Would you give the listing again exactly, without its images?
Start of Excerpted records
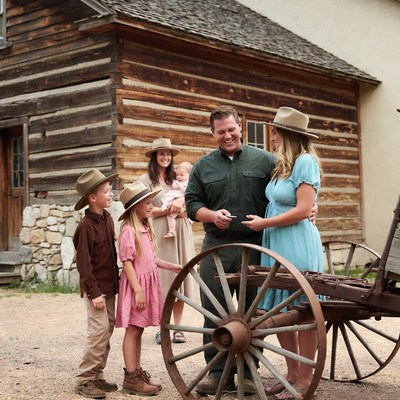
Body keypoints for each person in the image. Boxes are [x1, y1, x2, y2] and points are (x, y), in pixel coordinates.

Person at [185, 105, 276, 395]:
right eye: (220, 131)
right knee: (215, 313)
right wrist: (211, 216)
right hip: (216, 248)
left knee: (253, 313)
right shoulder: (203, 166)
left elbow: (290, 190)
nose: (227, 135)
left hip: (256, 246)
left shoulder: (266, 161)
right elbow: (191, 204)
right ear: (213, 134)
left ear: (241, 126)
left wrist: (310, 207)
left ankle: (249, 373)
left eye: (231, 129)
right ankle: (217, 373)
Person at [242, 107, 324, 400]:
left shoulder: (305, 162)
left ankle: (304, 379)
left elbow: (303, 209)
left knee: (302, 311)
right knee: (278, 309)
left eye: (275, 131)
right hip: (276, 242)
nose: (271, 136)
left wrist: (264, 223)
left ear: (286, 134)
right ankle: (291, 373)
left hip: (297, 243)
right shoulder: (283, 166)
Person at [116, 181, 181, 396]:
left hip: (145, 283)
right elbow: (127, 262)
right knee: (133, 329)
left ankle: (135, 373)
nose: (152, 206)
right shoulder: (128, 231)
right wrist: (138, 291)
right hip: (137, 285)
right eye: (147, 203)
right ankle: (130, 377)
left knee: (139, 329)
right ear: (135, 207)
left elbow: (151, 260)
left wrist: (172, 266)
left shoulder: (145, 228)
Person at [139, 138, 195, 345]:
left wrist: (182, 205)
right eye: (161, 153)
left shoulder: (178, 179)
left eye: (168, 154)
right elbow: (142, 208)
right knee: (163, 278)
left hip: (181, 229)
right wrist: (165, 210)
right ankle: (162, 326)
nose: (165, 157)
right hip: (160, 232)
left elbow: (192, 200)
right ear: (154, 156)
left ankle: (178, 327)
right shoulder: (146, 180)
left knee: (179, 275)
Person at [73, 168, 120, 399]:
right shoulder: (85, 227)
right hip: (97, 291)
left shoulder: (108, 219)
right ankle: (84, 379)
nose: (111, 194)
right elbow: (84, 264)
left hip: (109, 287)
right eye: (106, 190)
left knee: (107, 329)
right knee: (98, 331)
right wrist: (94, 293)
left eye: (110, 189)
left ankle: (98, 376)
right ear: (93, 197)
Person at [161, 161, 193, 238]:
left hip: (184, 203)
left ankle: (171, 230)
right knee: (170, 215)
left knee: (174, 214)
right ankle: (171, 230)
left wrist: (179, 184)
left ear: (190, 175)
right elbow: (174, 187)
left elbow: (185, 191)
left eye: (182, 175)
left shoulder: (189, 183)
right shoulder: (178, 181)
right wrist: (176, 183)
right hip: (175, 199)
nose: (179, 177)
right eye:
End of Excerpted records
● **Result**:
Body keypoints for each person in the image. Boxes are [x1, y1, x2, y2] and points are (x, y), in pixel coordinates.

Person at [185, 105, 276, 395]:
right eye: (220, 131)
right knee: (215, 313)
right wrist: (211, 216)
right hip: (216, 248)
left knee: (253, 313)
right shoulder: (203, 166)
left elbow: (290, 190)
nose: (227, 135)
left hip: (256, 246)
left shoulder: (266, 161)
right elbow: (191, 204)
right ear: (213, 134)
left ear: (241, 126)
left wrist: (310, 207)
left ankle: (249, 373)
left eye: (231, 129)
right ankle: (217, 373)
Person at [242, 107, 324, 400]:
left shoulder: (305, 162)
left ankle: (304, 379)
left elbow: (303, 209)
left knee: (302, 311)
right knee: (278, 309)
left eye: (275, 131)
right hip: (276, 242)
nose: (271, 136)
left wrist: (264, 223)
left ear: (286, 134)
right ankle: (291, 373)
left hip: (297, 243)
right shoulder: (283, 166)
Person at [116, 181, 181, 396]:
left hip: (145, 283)
right elbow: (127, 262)
right knee: (133, 329)
left ankle: (135, 373)
nose: (152, 206)
right shoulder: (128, 231)
right wrist: (138, 291)
right hip: (137, 285)
right eye: (147, 203)
right ankle: (130, 377)
left knee: (139, 329)
right ear: (135, 207)
left elbow: (151, 260)
left wrist: (172, 266)
left shoulder: (145, 228)
Person at [139, 138, 195, 345]:
left wrist: (182, 205)
right eye: (161, 153)
left shoulder: (178, 179)
left eye: (168, 154)
right elbow: (142, 208)
right knee: (163, 278)
left hip: (181, 229)
right wrist: (165, 210)
right ankle: (162, 326)
nose: (165, 157)
right hip: (160, 232)
left elbow: (192, 200)
right ear: (154, 156)
left ankle: (178, 327)
right shoulder: (146, 180)
left knee: (179, 275)
Person at [73, 168, 120, 399]:
right shoulder: (85, 227)
right hip: (97, 291)
left shoulder: (108, 219)
right ankle: (84, 379)
nose: (111, 194)
right elbow: (84, 264)
left hip: (109, 287)
right eye: (106, 190)
left knee: (107, 329)
right knee: (98, 331)
right wrist: (94, 293)
left eye: (110, 189)
left ankle: (98, 376)
right ear: (93, 197)
Person at [161, 161, 193, 238]:
left hip: (184, 203)
left ankle: (171, 230)
right knee: (170, 215)
left knee: (174, 214)
right ankle: (171, 230)
left wrist: (179, 184)
left ear: (190, 175)
right elbow: (174, 187)
left elbow: (185, 191)
left eye: (182, 175)
left shoulder: (189, 183)
right shoulder: (178, 181)
right wrist: (176, 183)
right hip: (175, 199)
nose: (179, 177)
right eye:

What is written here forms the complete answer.